Product Quantization
Product quantization (PQ) is a lossy vector compression technique that splits each vector into subvectors and encodes each with a small learned codebook. It shrinks high-dimensional embeddings by 90–97% while still supporting approximate distance computation in the compressed domain, making it a backbone of large-scale ANN indexes.

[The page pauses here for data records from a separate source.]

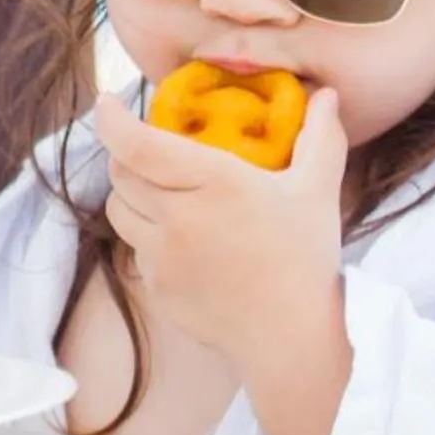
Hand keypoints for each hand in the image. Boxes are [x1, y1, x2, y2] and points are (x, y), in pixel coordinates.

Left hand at [93, 84, 347, 376]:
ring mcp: (162, 257)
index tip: (107, 103)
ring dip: (132, 195)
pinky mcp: (157, 288)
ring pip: (119, 211)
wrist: (293, 341)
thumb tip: (326, 93)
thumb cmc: (308, 260)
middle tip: (148, 148)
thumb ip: (321, 136)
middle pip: (121, 173)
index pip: (137, 145)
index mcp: (214, 183)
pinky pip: (136, 250)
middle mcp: (178, 217)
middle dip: (127, 154)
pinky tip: (183, 241)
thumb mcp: (318, 191)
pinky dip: (147, 237)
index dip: (111, 120)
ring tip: (164, 193)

Product quantization (PQ) is a lossy compression scheme for high-dimensional vectors introduced by Hervé Jégou, Matthijs Douze, and Cordelia Schmid in 2011. It enables approximate nearest neighbor search over billion-scale datasets that would not fit in memory in their raw form, and is one of the core algorithms in FAISS. A d-dimensional vector is split into m equal-length subvectors. Each subspace is clustered independently with k-means, typically using 256 centroids so each subvector is encoded with a single byte. A full vector is then represented by m bytes — for example, a 1024-dimensional float32 vector of 4 KB compresses to 64 bytes at m=64, a 64x reduction. Decoding looks up centroids per subspace and concatenates them; reconstruction error depends on m and the number of centroids. PQ supports two fast distance computations on compressed codes. Symmetric distance compares two codes via a precomputed centroid distance table. Asymmetric distance keeps the query uncompressed and sums per-subspace distances from the query subvectors to centroids, giving better accuracy and dominating in practice. PQ is usually combined with an inverted-file index (IVFPQ) that first prunes to a few coarse clusters, or stacked under a graph index like HNSW. Extensions include optimized PQ (OPQ), which rotates the space to balance subspace variance, and residual PQ, which encodes the quantization error of a coarse index.